• **Task to complete**: Whenever a line below includes the string "down", show it.
+++
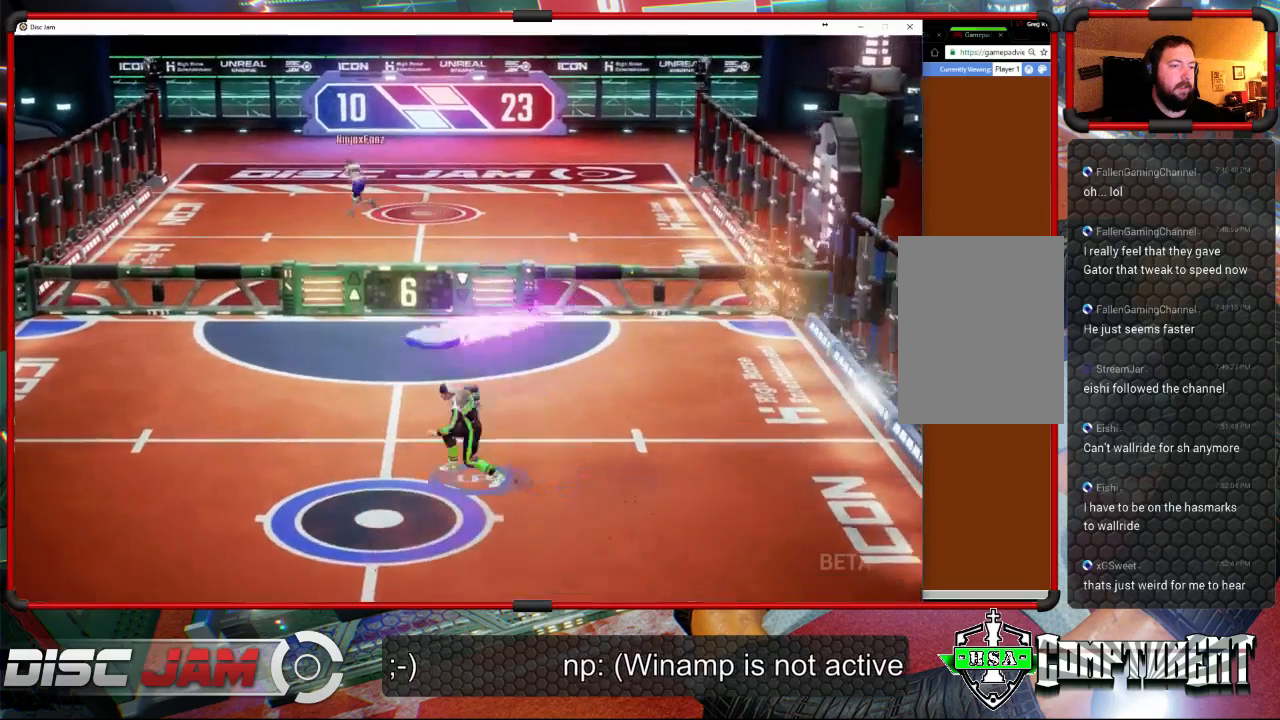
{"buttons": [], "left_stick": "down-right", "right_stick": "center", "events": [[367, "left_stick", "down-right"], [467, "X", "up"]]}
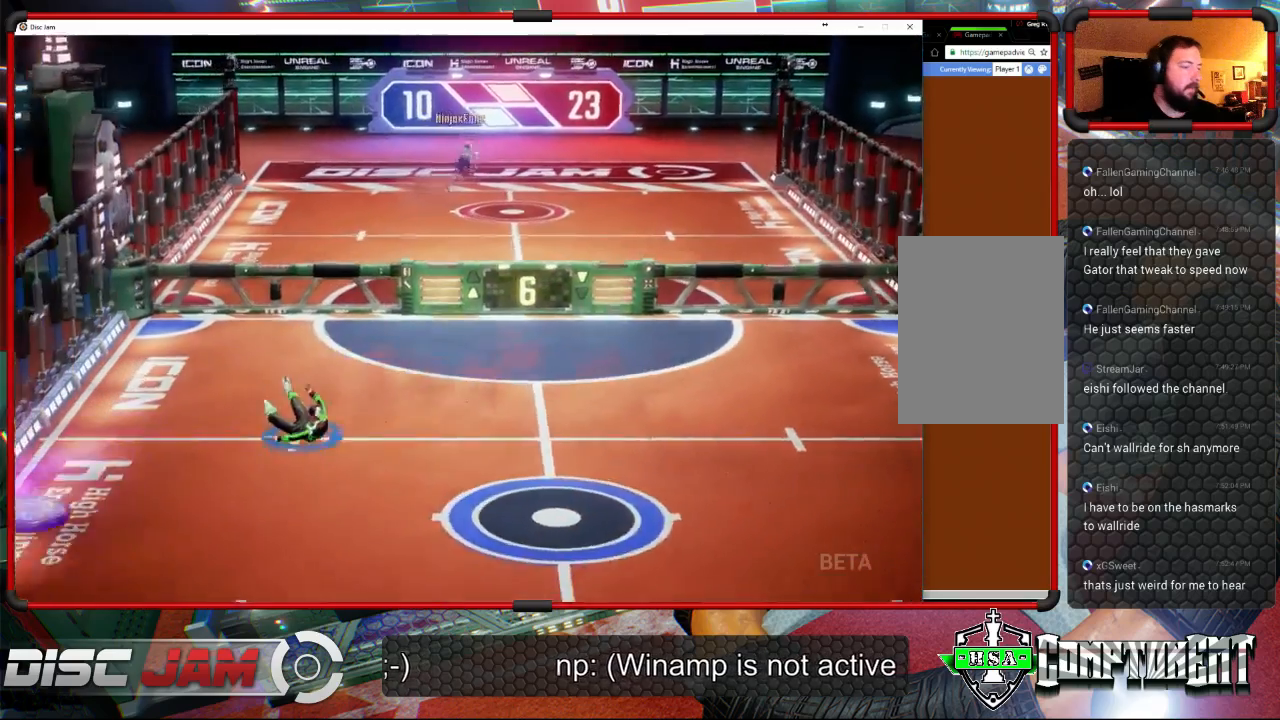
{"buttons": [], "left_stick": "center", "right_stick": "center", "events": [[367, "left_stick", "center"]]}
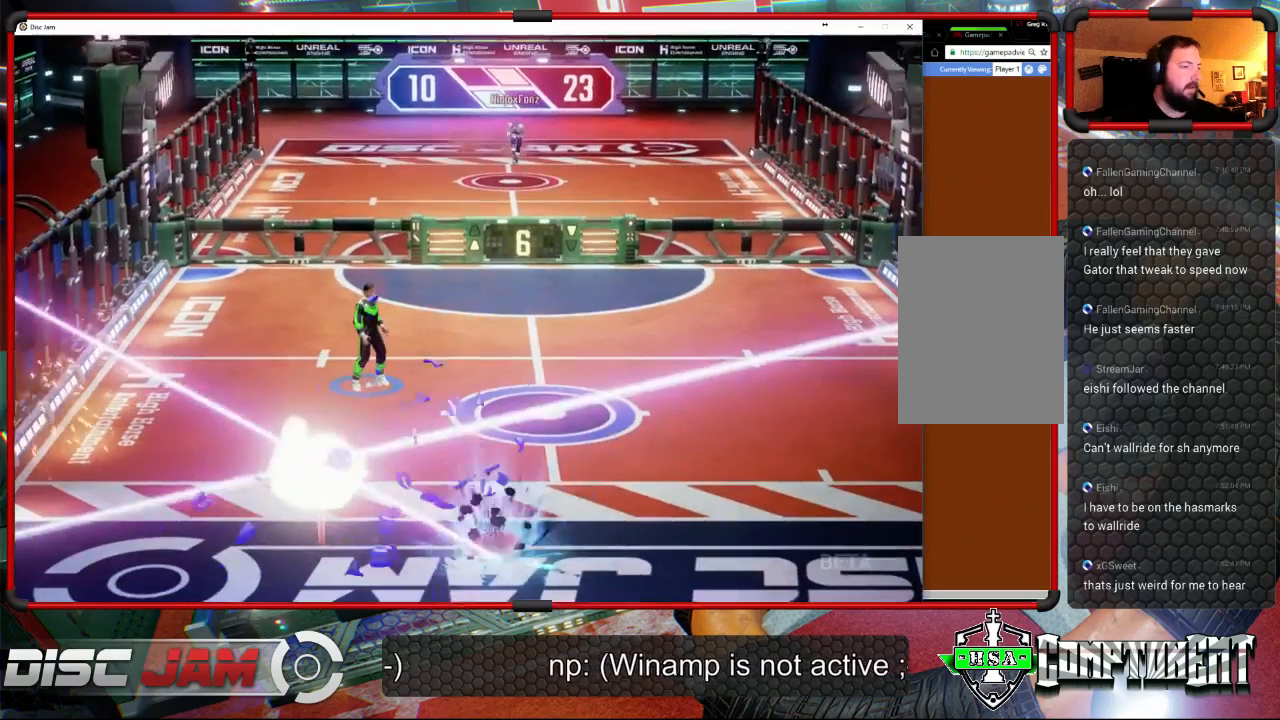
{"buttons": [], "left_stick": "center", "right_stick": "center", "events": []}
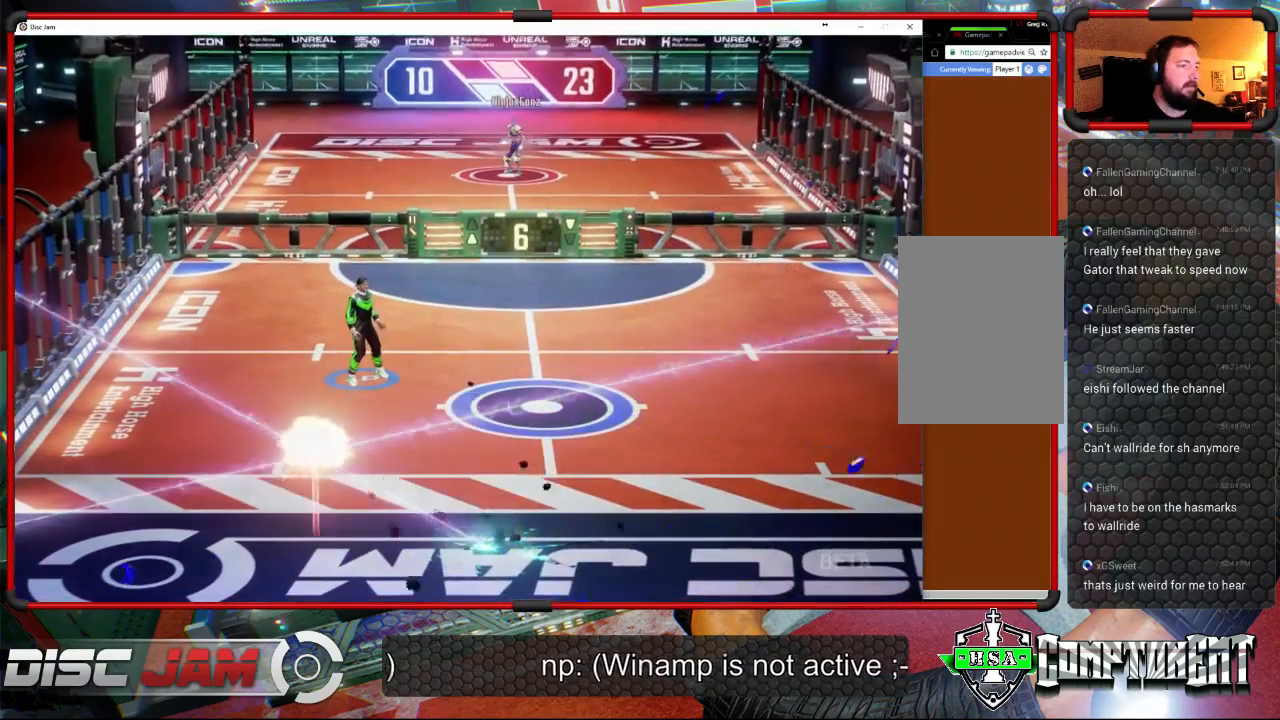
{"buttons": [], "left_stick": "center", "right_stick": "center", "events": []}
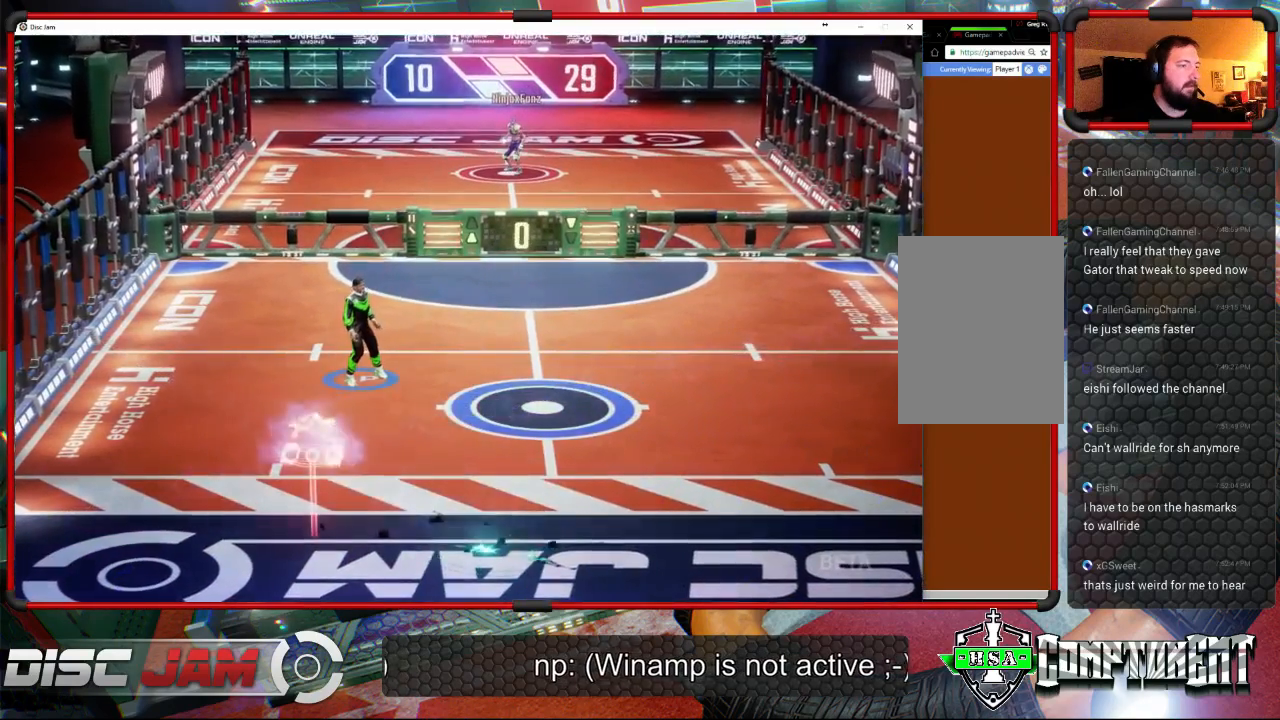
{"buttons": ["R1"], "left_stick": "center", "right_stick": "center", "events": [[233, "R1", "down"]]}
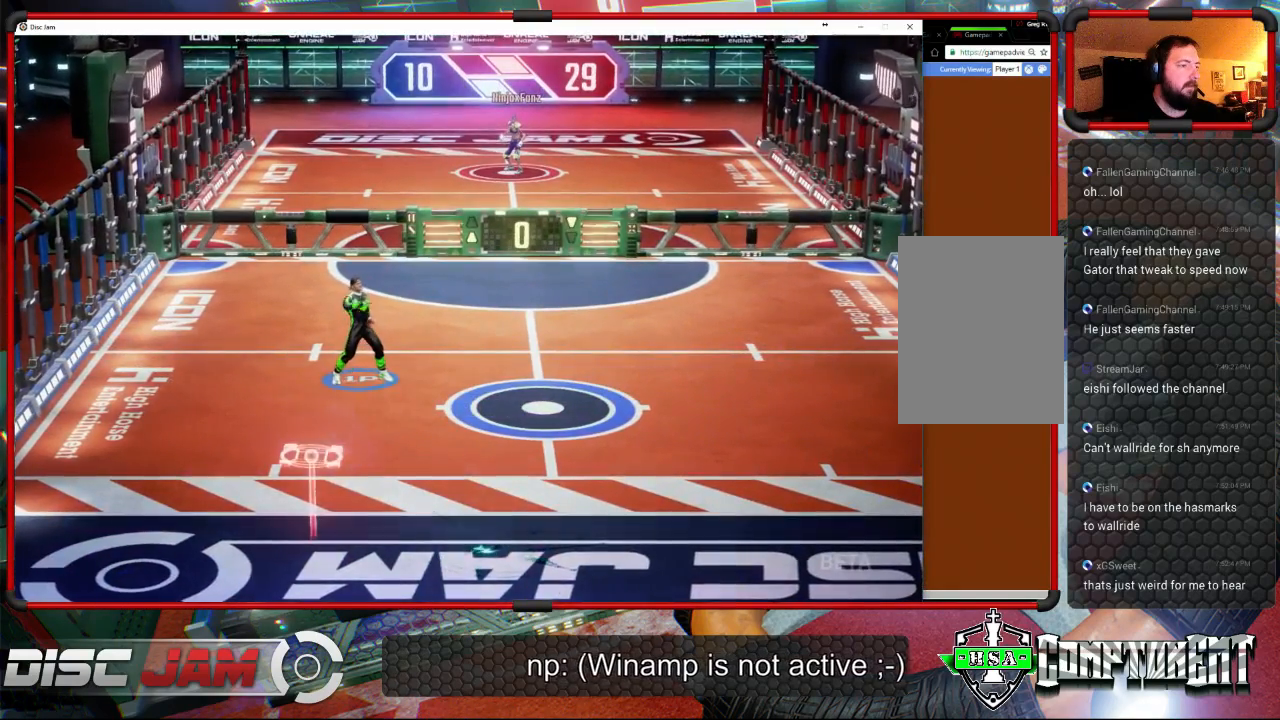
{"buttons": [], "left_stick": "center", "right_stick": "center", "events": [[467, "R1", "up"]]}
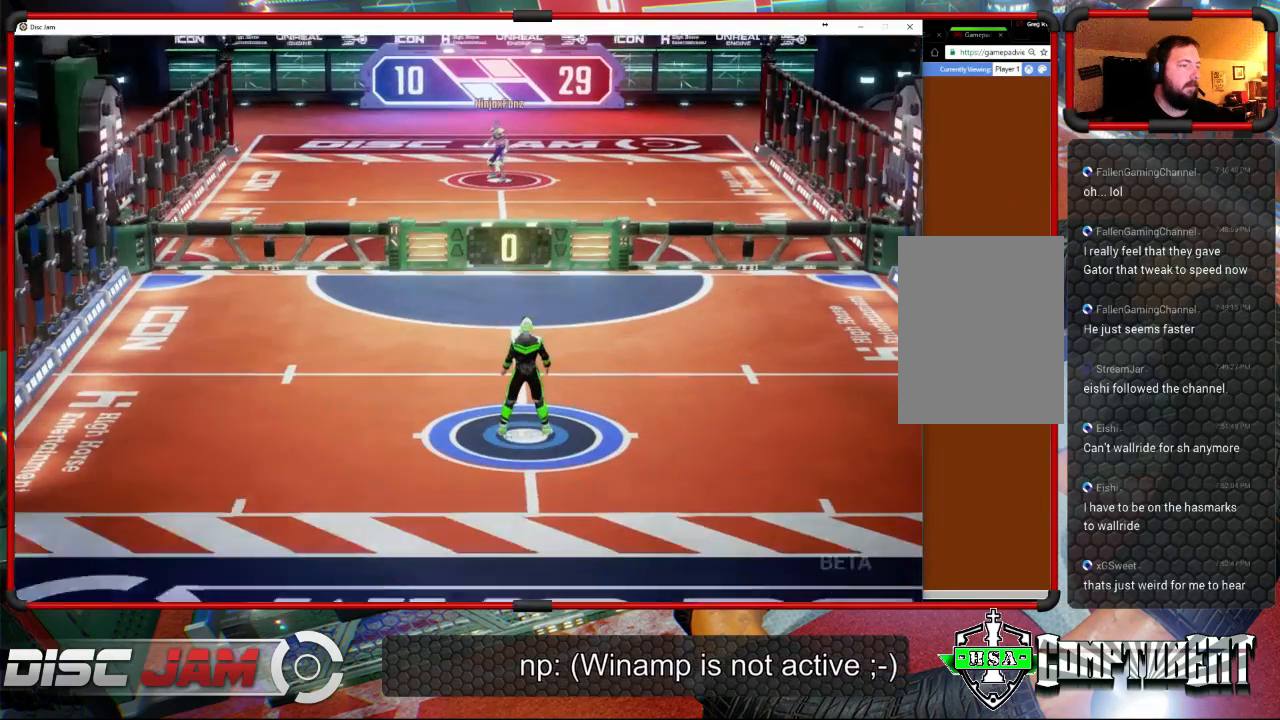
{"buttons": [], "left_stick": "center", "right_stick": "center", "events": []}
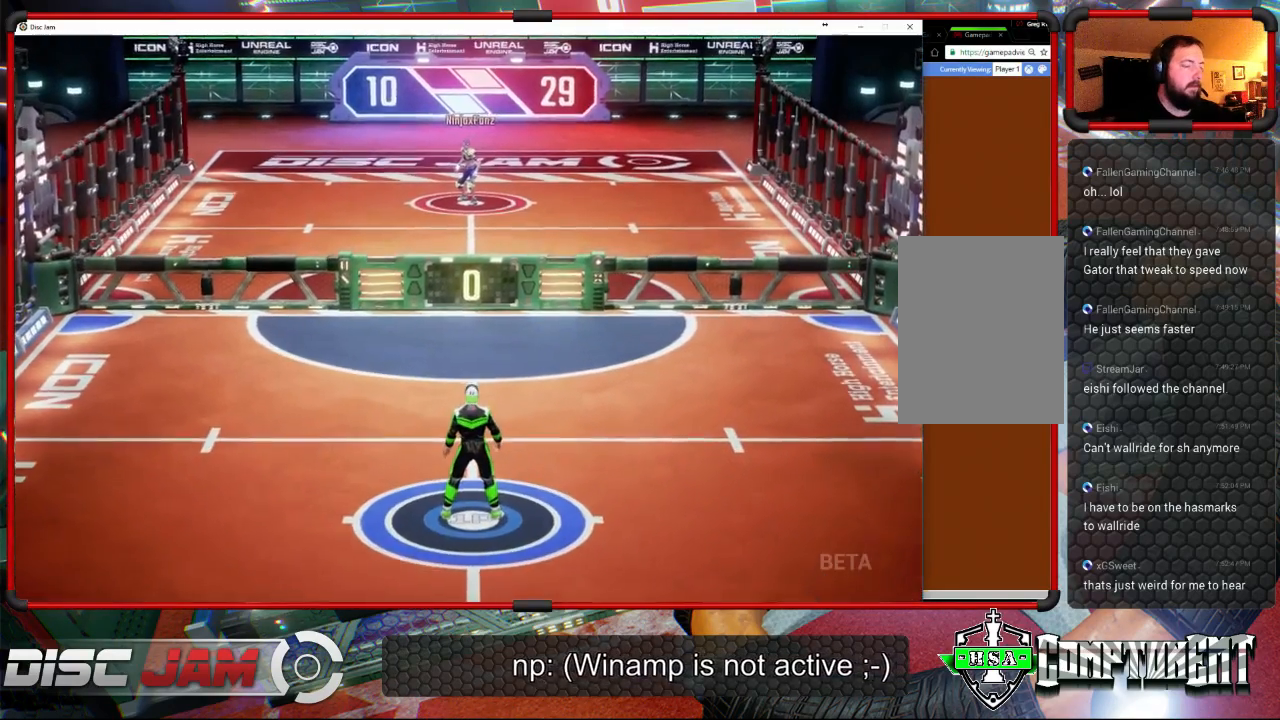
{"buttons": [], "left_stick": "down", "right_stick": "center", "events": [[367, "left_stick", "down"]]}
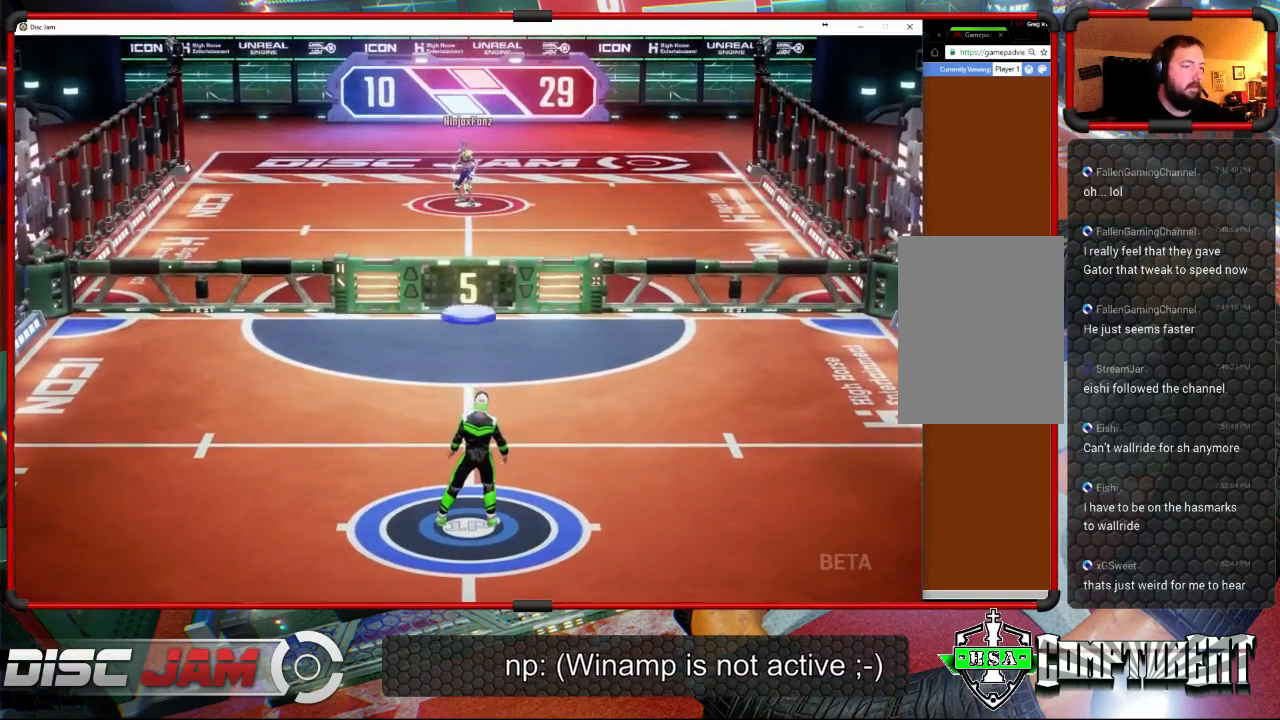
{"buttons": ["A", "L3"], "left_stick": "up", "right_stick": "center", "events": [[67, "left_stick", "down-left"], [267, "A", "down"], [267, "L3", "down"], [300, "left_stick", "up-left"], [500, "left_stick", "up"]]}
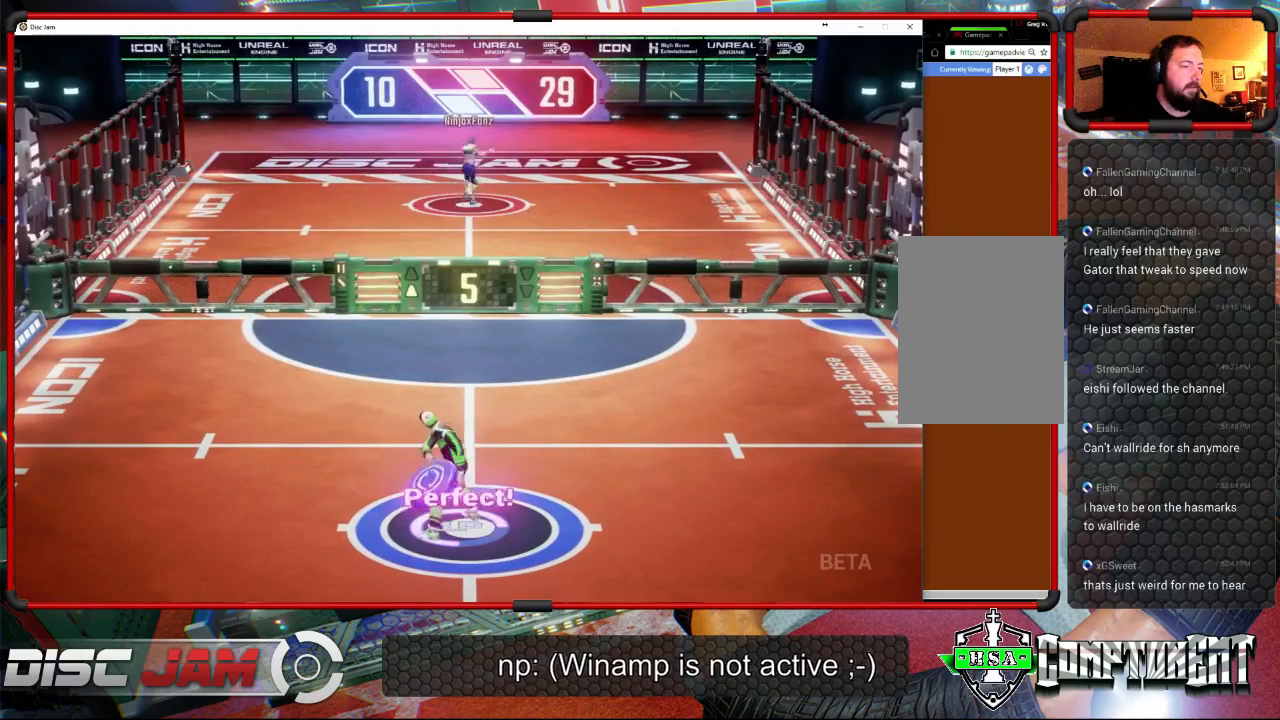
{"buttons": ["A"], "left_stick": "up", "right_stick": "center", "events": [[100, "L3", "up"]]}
+++
• **Answer to this problem**:
{"buttons": [], "left_stick": "down-right", "right_stick": "center", "events": [[367, "left_stick", "down-right"], [467, "X", "up"]]}
{"buttons": ["R1"], "left_stick": "center", "right_stick": "center", "events": [[233, "R1", "down"]]}
{"buttons": [], "left_stick": "down", "right_stick": "center", "events": [[367, "left_stick", "down"]]}
{"buttons": ["A", "L3"], "left_stick": "up", "right_stick": "center", "events": [[67, "left_stick", "down-left"], [267, "A", "down"], [267, "L3", "down"], [300, "left_stick", "up-left"], [500, "left_stick", "up"]]}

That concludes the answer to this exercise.